The Difference Between SQL Join Conditions Into "ON" And "WHERE" Clauses
Some people may think that both approaches will return the same results every time. This is not completely true. Yes in some cases both approaches will return the same results but in other cases they won't. Let's check the case below and we will get the whole thing at the end.
Assume that we have two tables:
- Departments table which includes all departments which exist at a certain company
- Employees table which includes all employees in the same company
The two tables can be as follows
- Browse to http://sqlfiddle.com
- In the site tool bar on the upper left side there is a drop down list to choose the SQL engine you wish to use, so choose "MS SQL Server 2008" ...... I was so happy to find "MS SQL Server 2012" in the list :)
So, first let's build our schema. To do so, paste the code below into the text area on the left and hit the "Build Schema" button.
create table Departments ( [deptID] [int] NOT NULL , Name nvarchar(max) , CONSTRAINT pk_departments_pid PRIMARY KEY(deptID) ); create table Employees ( [empID] [int] IDENTITY(1,1) NOT NULL , Name nvarchar(max) , DepartmentId int , CONSTRAINT pk_employees_pid PRIMARY KEY(empID) , CONSTRAINT FK_employees_Department FOREIGN KEY (DepartmentId) REFERENCES Departments (deptID) );
So now we have our two tables as in the picture
Now, let's test our two approaches and see what happens.
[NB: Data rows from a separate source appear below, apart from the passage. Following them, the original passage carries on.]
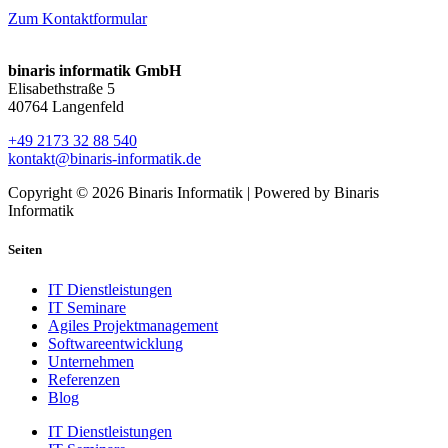
Zum Kontaktformular
binaris informatik GmbH
Elisabethstraße 5
40764 Langenfeld
+49 2173 32 88 540
kontakt@binaris-informatik.de
Copyright © 2026 Binaris Informatik | Powered by Binaris
Informatik
Seiten
IT Dienstleistungen
IT Seminare
Agiles Projektmanagement
Softwareentwicklung
Unternehmen
Referenzen
Blog
IT Dienstleistungen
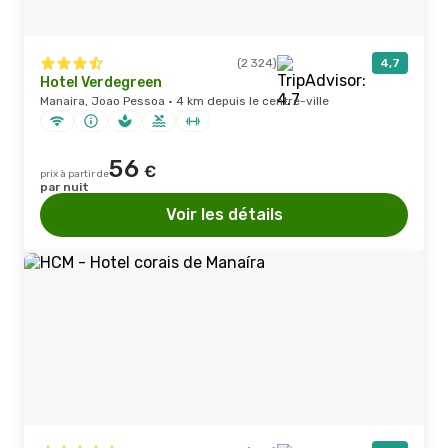
(2 324)
4,7
Hotel Verdegreen
Manaira, Joao Pessoa · 4 km depuis le centre-ville
56
€
prix à partir de
par nuit
Voir les détails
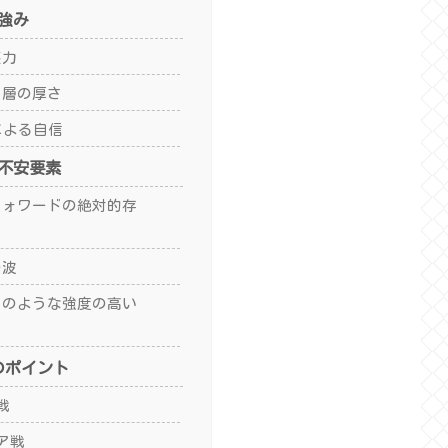
強み
壊力
と層の厚さ
勝による自信
不安要素
ーフォワードの絶対的存
の波
アイのような強度の高い
のポイント
戦
ア戦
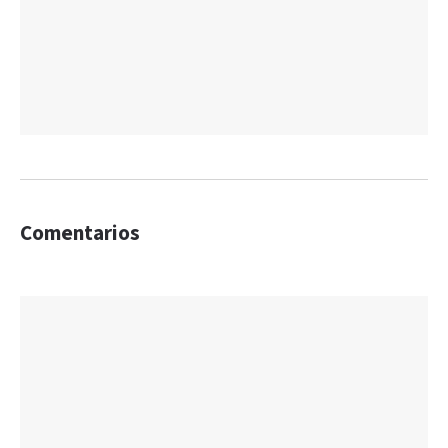
Comentarios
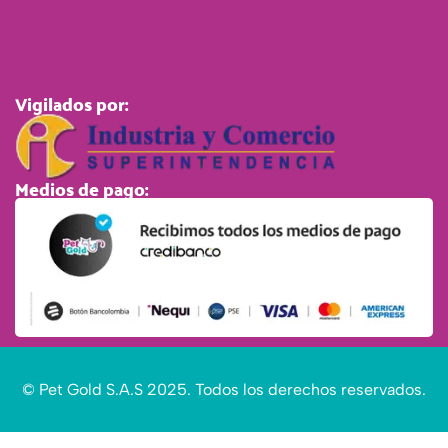
Vigilados por:
Medios de pago:
© Pet Gold S.A.S 2025. Todos los derechos reservados.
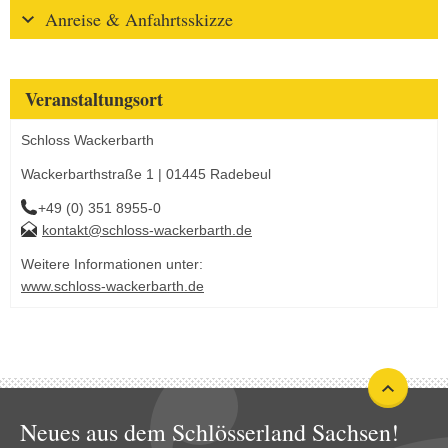
Anreise & Anfahrtsskizze
Veranstaltungsort
Schloss Wackerbarth
Wackerbarthstraße 1 | 01445 Radebeul
+49 (0) 351 8955-0
kontakt@schloss-wackerbarth.de
Weitere Informationen unter:
www.schloss-wackerbarth.de
Neues aus dem Schlösserland Sachsen!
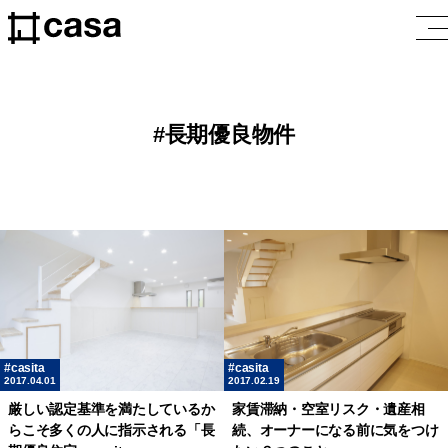
長期優良物件
casita
casita
2017.04.01
2017.02.19
厳しい認定基準を満たしているか
家賃滞納・空室リスク・遺産相
らこそ多くの人に指示される「長
続、オーナーになる前に気をつけ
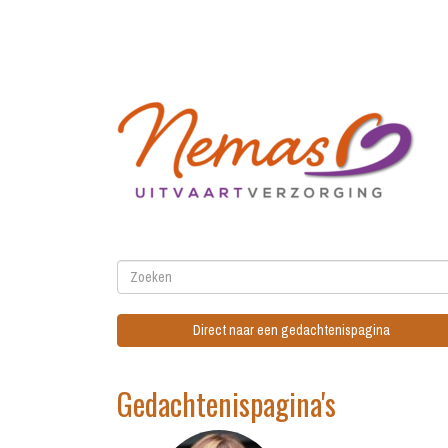
Direct naar een gedachtenispagina
Gedachtenispagina's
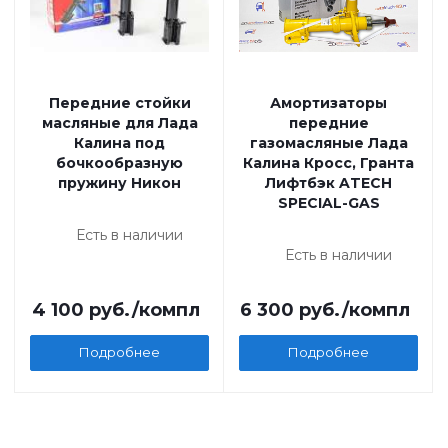
Передние стойки
Амортизаторы
масляные для Лада
передние
Калина под
газомасляные Лада
бочкообразную
Калина Кросс, Гранта
пружину Никон
Лифтбэк ATECH
SPECIAL-GAS
Есть в наличии
Есть в наличии
4 100
руб.
/компл
6 300
руб.
/компл
Подробнее
Подробнее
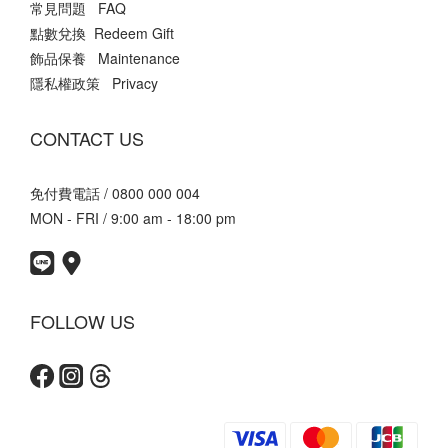
常見問題 FAQ
點數兌換 Redeem Gift
飾品保養 Maintenance
隱私權政策 Privacy
CONTACT US
免付費電話 / 0800 000 004
MON - FRI / 9:00 am - 18:00 pm
FOLLOW US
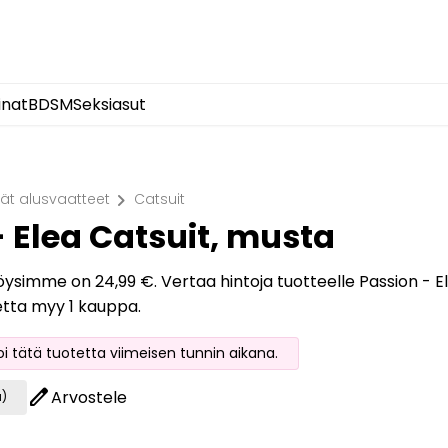
inat
BDSM
Seksiasut
chevron_right
ät alusvaatteet
Catsuit
- Elea Catsuit, musta
löysimme on 24,99 €. Vertaa hintoja tuotteelle Passion - El
etta myy 1 kauppa.
oi tätä tuotetta viimeisen tunnin aikana.
edit
Arvostele
a)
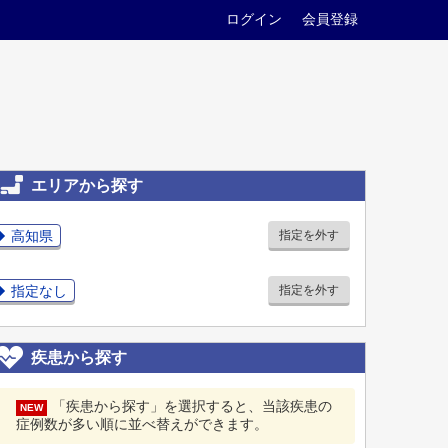
ログイン
会員登録
エリアから探す
高知県
指定を外す
指定なし
指定を外す
疾患から探す
「疾患から探す」を選択すると、当該疾患の
NEW
症例数が多い順に並べ替えができます。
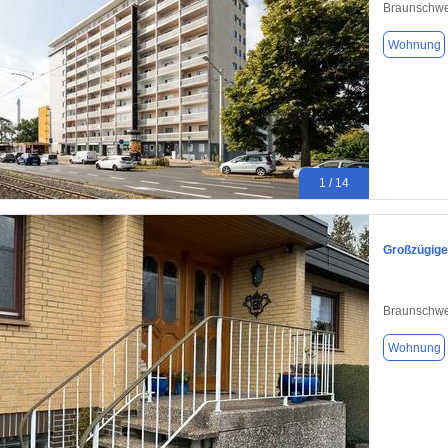
Braunschwe
Wohnung
1 / 14
Großzügige
Braunschwe
Wohnung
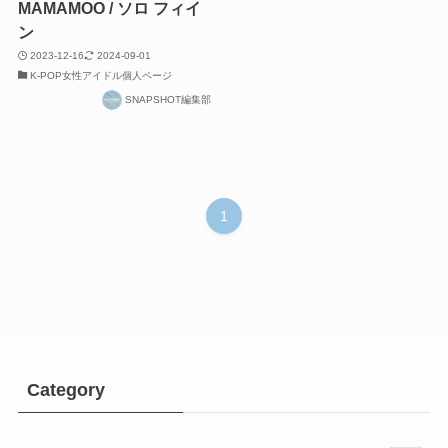
MAMAMOO / ソロ フィイ
ン
2023-12-16
2024-09-01
K-POP女性アイドル個人ページ
SNAPSHOT編集部
1
Category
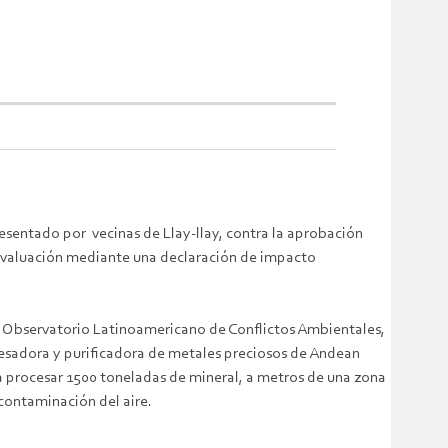
presentado por vecinas de Llay-llay, contra la aprobación
 evaluación mediante una declaración de impacto
el Observatorio Latinoamericano de Conflictos Ambientales,
esadora y purificadora de metales preciosos de Andean
 a procesar 1500 toneladas de mineral, a metros de una zona
 contaminación del aire.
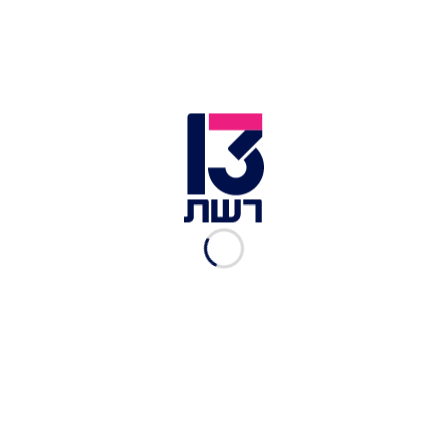
חטופים נוספים. על ממשלת ישראל בסיוע המתווכות
לאשר עוד היום את העסקה שנמצאת כיום על שולחן
הדיונים - ולאפשר שיקום לחטופים החיים, וקבורה
בכבוד לכלל החללים והנרצחים החטופים, ולהשיב את
התקווה למדינת ישראל".
מתוך הסרטון שפרסם חמאס: יורם מצגר, חיים פרי ועמירם קופר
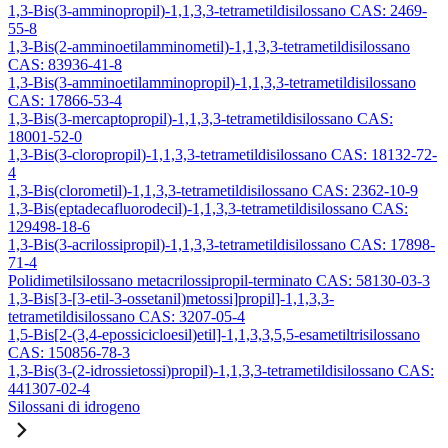
1,3-Bis(3-amminopropil)-1,1,3,3-tetrametildisilossano CAS: 2469-
55-8
1,3-Bis(2-amminoetilamminometil)-1,1,3,3-tetrametildisilossano
CAS: 83936-41-8
1,3-Bis(3-amminoetilamminopropil)-1,1,3,3-tetrametildisilossano
CAS: 17866-53-4
1,3-Bis(3-mercaptopropil)-1,1,3,3-tetrametildisilossano CAS:
18001-52-0
1,3-Bis(3-cloropropil)-1,1,3,3-tetrametildisilossano CAS: 18132-72-
4
1,3-Bis(clorometil)-1,1,3,3-tetrametildisilossano CAS: 2362-10-9
1,3-Bis(eptadecafluorodecil)-1,1,3,3-tetrametildisilossano CAS:
129498-18-6
1,3-Bis(3-acrilossipropil)-1,1,3,3-tetrametildisilossano CAS: 17898-
71-4
Polidimetilsilossano metacrilossipropil-terminato CAS: 58130-03-3
1,3-Bis[3-[3-etil-3-ossetanil)metossi]propil]-1,1,3,3-
tetrametildisilossano CAS: 3207-05-4
1,5-Bis[2-(3,4-epossicicloesil)etil]-1,1,3,3,5,5-esametiltrisilossano
CAS: 150856-78-3
1,3-Bis(3-(2-idrossietossi)propil)-1,1,3,3-tetrametildisilossano CAS:
441307-02-4
Silossani di idrogeno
Assume that for some reason we only care about all departments except department with deptID = 3.
Adding Condition To The "WHERE" Clause
Copy and paste the code below into the text area on the right, on the "Run SQL" button there is a small arrow pointing down, hit this arrow and choose "Tabular Output" and finally hit "Run SQL".
insert into Departments (deptID, Name) values(1, 'Dept1'),(2, 'Dept2'),(3, 'Dept3'),(4, 'Dept4'),(5, 'Dept5'); insert into Employees (Name, DepartmentId) values('Ahmed', 1),('Tarek', 2),('Hasan', 2),('Saleh', 2),('Selim', 3); select e.Name as empName , d.Name as deptName from Employees as e left outer join Departments as d on e.DepartmentId = d.deptID where d.deptID <> 3;
After running the code you will get the results as in the picture below
As you can see there should be the record (Selim, Dept3) but it is filtered out because we added a condition to the "WHERE" clause which states that we only need records matching to all departments except the departments which have the "deptID" column equal to "3".
Adding Condition To The "ON" Clause
Copy and paste the code below into the text area on the right, on the "Run SQL" button there is a small arrow pointing down, hit this arrow and choose "Tabular Output" and finally hit "Run SQL".
insert into Departments (deptID, Name) values(1, 'Dept1'),(2, 'Dept2'),(3, 'Dept3'),(4, 'Dept4'),(5, 'Dept5'); insert into Employees (Name, DepartmentId) values('Ahmed', 1),('Tarek', 2),('Hasan', 2),('Saleh', 2),('Selim', 3); select e.Name as empName , d.Name as deptName from Employees as e left outer join Departments as d on (e.DepartmentId = d.deptID and d.deptID <> 3);
After running the code you will get the results as in the picture below
As you can see there should be the record (Selim, Dept3) but instead we have the record (Selim, NULL) and this is because we added the condition to the "ON" clause to filter out the departments with "deptID" equal to "3". So, just before the joining the table "Departments" is filtered according to the condition and then the joining is performed. Since the joining is outer left joining (knowing that the "Employees" table is the one on the left), then whatever values in the "Departments" table are all records in the "Employees" table will return. This time the employee "Selim" has no corresponding department in the "Departments" table because it is already filtered out by the condition just before the joining occurred.
Conclusion
When adding the condition to the "WHERE" clause, the joining is executed first and the filtering based on the condition is the last thing to happen. While when adding the condition to the "ON" clause the filtering is applied to the tables first then the joining happens.
So, in which cases do both approaches return the same results? This happens in case of inner joins as in inner joins if a record in the "Employees" table doesn't have a corresponding record in the "Departments" table then this record will be filtered out. So, even if the condition is added to the "ON" clause, the department record is filtered out before joining, joining is applied, then the joining itself will filter out the whole employee record because it has no corresponding department.
That's it. Hope you find this post useful.